What the task requires: Reproduce word for word the lines of the records below, from the line containing "giovedì 6 Agosto 2026" through the end of the records.

Record extracts:
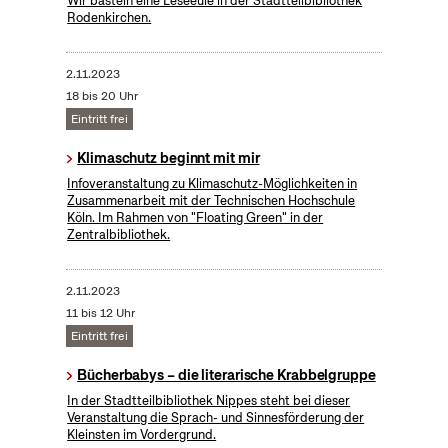
Wir basteln eine Leseeule in der Stadtteilbibliothek
Rodenkirchen.
2.11.2023
18 bis 20 Uhr
Eintritt frei
Klimaschutz beginnt mit mir
Infoveranstaltung zu Klimaschutz-Möglichkeiten in
Zusammenarbeit mit der Technischen Hochschule
Köln. Im Rahmen von "Floating Green" in der
Zentralbibliothek.
2.11.2023
11 bis 12 Uhr
Eintritt frei
Bücherbabys – die literarische Krabbelgruppe
In der Stadtteilbibliothek Nippes steht bei dieser
Veranstaltung die Sprach- und Sinnesförderung der
Kleinsten im Vordergrund.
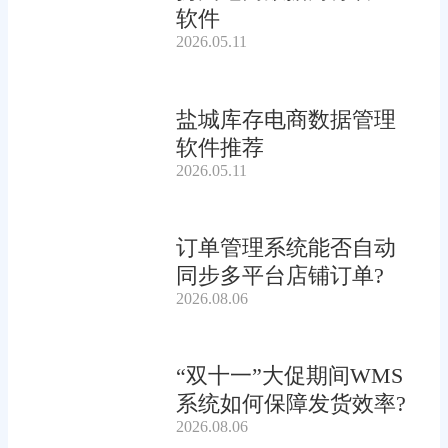
软件
2026.05.11
盐城库存电商数据管理
软件推荐
2026.05.11
订单管理系统能否自动
同步多平台店铺订单?
2026.08.06
“双十一”大促期间WMS
系统如何保障发货效率?
2026.08.06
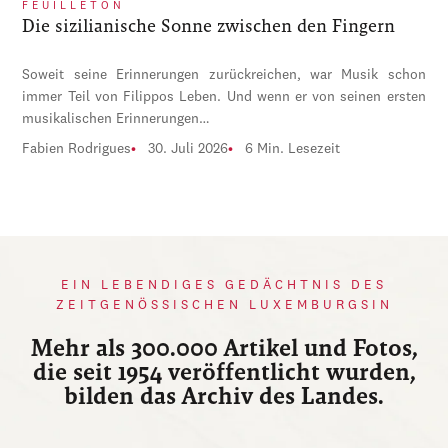
FEUILLETON
Die sizilianische Sonne zwischen den Fingern
Soweit seine Erinnerungen zurückreichen, war Musik schon
immer Teil von Filippos Leben. Und wenn er von seinen ersten
musikalischen Erinnerungen…
Fabien Rodrigues
30. Juli 2026
6 Min. Lesezeit
EIN LEBENDIGES GEDÄCHTNIS DES
ZEITGENÖSSISCHEN LUXEMBURGSIN
Mehr als 300.000 Artikel und Fotos,
die seit 1954 veröffentlicht wurden,
bilden das Archiv des Landes.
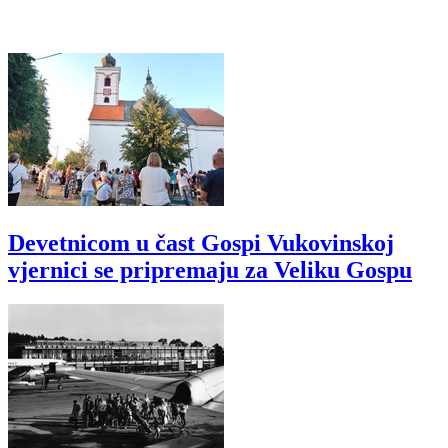
Devetnicom u čast Gospi Vukovinskoj
vjernici se pripremaju za Veliku Gospu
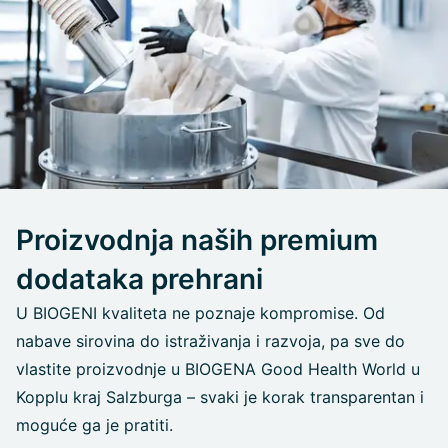
Proizvodnja naših premium
dodataka prehrani
U BIOGENI kvaliteta ne poznaje kompromise. Od
nabave sirovina do istraživanja i razvoja, pa sve do
vlastite proizvodnje u BIOGENA Good Health World u
Kopplu kraj Salzburga – svaki je korak transparentan i
moguće ga je pratiti.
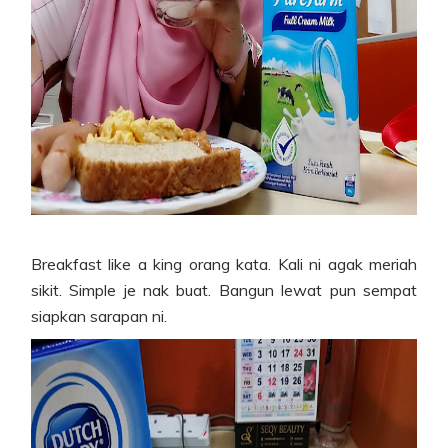
Breakfast like a king orang kata. Kali ni agak meriah
sikit. Simple je nak buat. Bangun lewat pun sempat
siapkan sarapan ni.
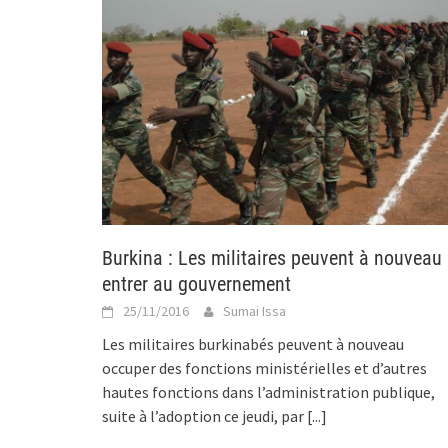
Burkina : Les militaires peuvent à nouveau
entrer au gouvernement
25/11/2016
Sumai Issa
Les militaires burkinabés peuvent à nouveau
occuper des fonctions ministérielles et d’autres
hautes fonctions dans l’administration publique,
suite à l’adoption ce jeudi, par
[...]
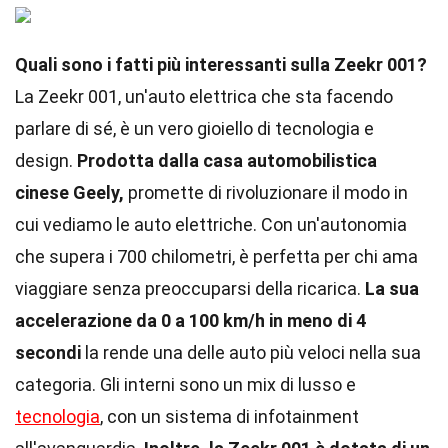
Quali sono i fatti più interessanti sulla Zeekr 001?
La Zeekr 001, un'auto elettrica che sta facendo
parlare di sé, è un vero gioiello di tecnologia e
design.
Prodotta dalla casa automobilistica
cinese Geely,
promette di rivoluzionare il modo in
cui vediamo le auto elettriche. Con un'autonomia
che supera i 700 chilometri, è perfetta per chi ama
viaggiare senza preoccuparsi della ricarica.
La sua
accelerazione da 0 a 100 km/h in meno di 4
secondi
la rende una delle auto più veloci nella sua
categoria. Gli interni sono un mix di lusso e
tecnologia
, con un sistema di infotainment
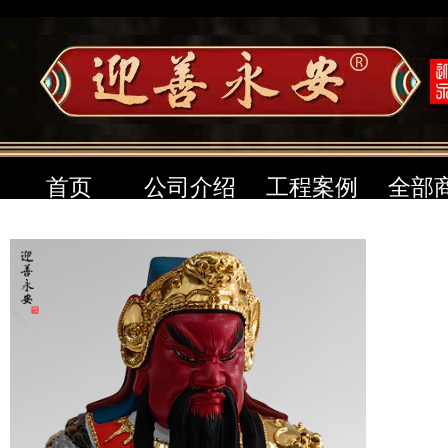
首页
公司介绍
工程案例
全部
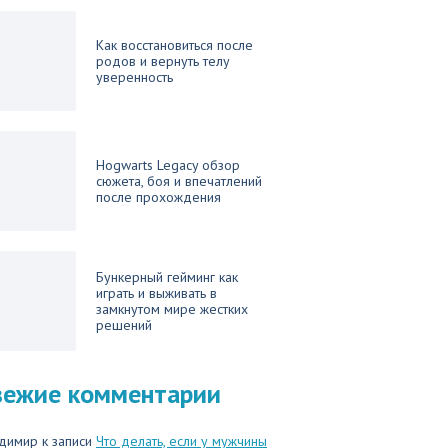
Как восстановиться после
родов и вернуть телу
уверенность
Hogwarts Legacy обзор
сюжета, боя и впечатлений
после прохождения
Бункерный гейминг как
играть и выживать в
замкнутом мире жестких
решений
вежие комментарии
димир
к записи
Что делать, если у мужчины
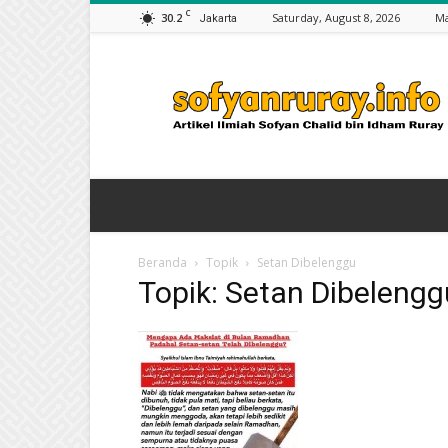
C
30.2
Saturday, August 8, 2026
Ma
Jakarta
Artikel
Sofyan
Chalid
bin
Idham
Ruray
Beranda
Topik
Setan Dibelenggu
Topik: Setan Dibelengg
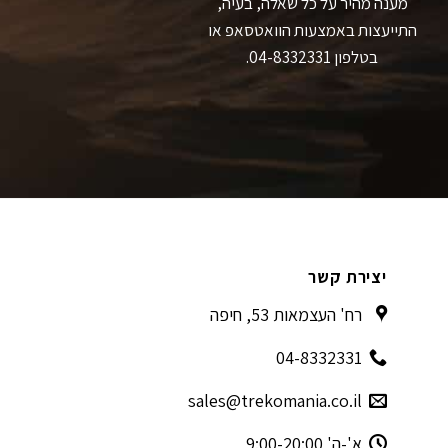
מענה מהיר על כל שאלה, בעיה,
התייעצות באמצעות הוואטסאפ או
בטלפון 04-8332331.
יצירת קשר
רח' העצמאות 53, חיפה
04-8332331
sales@trekomania.co.il
א'-ה' 9:00-20:00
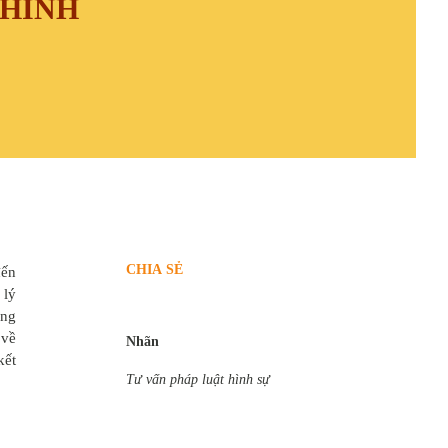
 HÌNH
CHIA SẺ
đến
 lý
ụng
 về
Nhãn
kết
Tư vấn pháp luật hình sự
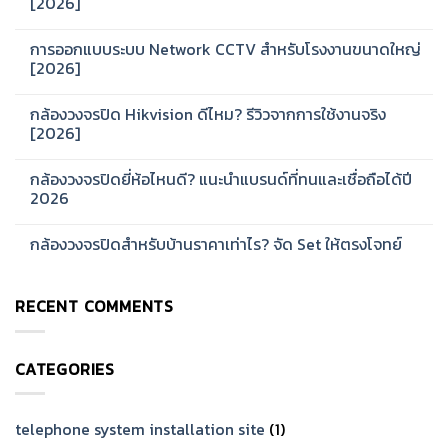
[2026]
No
Comments
การออกแบบระบบ Network CCTV สำหรับโรงงานขนาดใหญ่
on
Hikvision
[2026]
รุ่น
ไหน
No
ดี?
Comments
กล้องวงจรปิด Hikvision ดีไหม? รีวิวจากการใช้งานจริง
แนะนำ
on
ซี
การ
[2026]
รีส์
ออกแบบ
สำหรับ
ระบบ
No
บ้าน
Network
Comments
กล้องวงจรปิดยี่ห้อไหนดี? แนะนำแบรนด์ที่ทนและเชื่อถือได้ปี
และ
CCTV
on
ออฟฟิศ
สำหรับ
กล้อง
2026
[2026]
โรงงาน
วงจรปิด
ขนาด
Hikvision
No
ใหญ่
ดี
Comments
กล้องวงจรปิดสำหรับบ้านราคาเท่าไร? จัด Set ให้ตรงโจทย์
[2026]
ไหม?
on
รีวิว
กล้อง
No
จาก
วงจรปิด
Comments
การ
ยี่ห้อ
on
ใช้
ไหน
RECENT COMMENTS
กล้อง
งาน
ดี?
วงจรปิด
จริง
แนะนำ
สำหรับ
[2026]
แบรนด์
บ้าน
ที่
ราคา
ทน
CATEGORIES
เท่าไร?
และ
จัด
เชื่อ
Set
ถือ
ให้
ได้
ตรง
telephone system installation site
(1)
ปี
โจทย์
2026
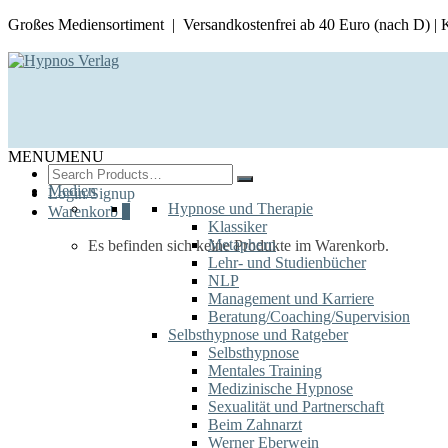
Großes Mediensortiment | Versandkostenfrei ab 40 Euro (nach D) |
MENU
MENU
Search
for:
Medien
Login/Signup
Hypnose und Therapie
Warenkorb
0
Klassiker
Metaphern
Es befinden sich keine Produkte im Warenkorb.
Lehr- und Studienbücher
NLP
Management und Karriere
Beratung/Coaching/Supervision
Selbsthypnose und Ratgeber
Selbsthypnose
Mentales Training
Medizinische Hypnose
Sexualität und Partnerschaft
Beim Zahnarzt
Werner Eberwein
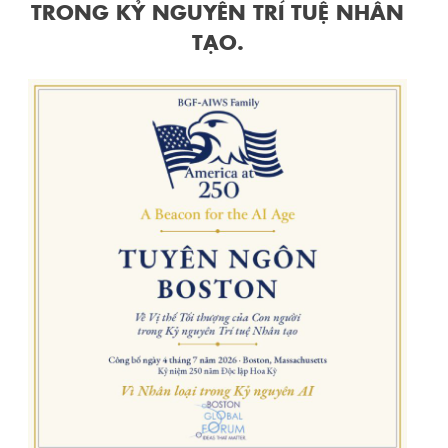
TRONG KỶ NGUYÊN TRÍ TUỆ NHÂN
TẠO.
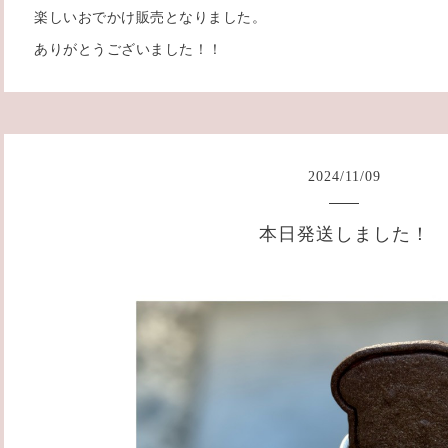
楽しいおでかけ販売となりました。
ありがとうございました！！
2024
/
11
/
09
本日発送しました！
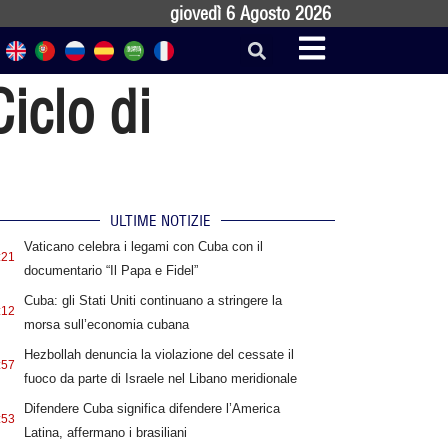
giovedì 6 Agosto 2026
iclo di
ULTIME NOTIZIE
Vaticano celebra i legami con Cuba con il
:21
documentario “Il Papa e Fidel”
Cuba: gli Stati Uniti continuano a stringere la
:12
morsa sull’economia cubana
Hezbollah denuncia la violazione del cessate il
:57
fuoco da parte di Israele nel Libano meridionale
Difendere Cuba significa difendere l’America
:53
Latina, affermano i brasiliani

Task response:
giovedì 6 Agosto 2026
iclo di
ULTIME NOTIZIE
Vaticano celebra i legami con Cuba con il
:21
documentario “Il Papa e Fidel”
Cuba: gli Stati Uniti continuano a stringere la
:12
morsa sull’economia cubana
Hezbollah denuncia la violazione del cessate il
:57
fuoco da parte di Israele nel Libano meridionale
Difendere Cuba significa difendere l’America
:53
Latina, affermano i brasiliani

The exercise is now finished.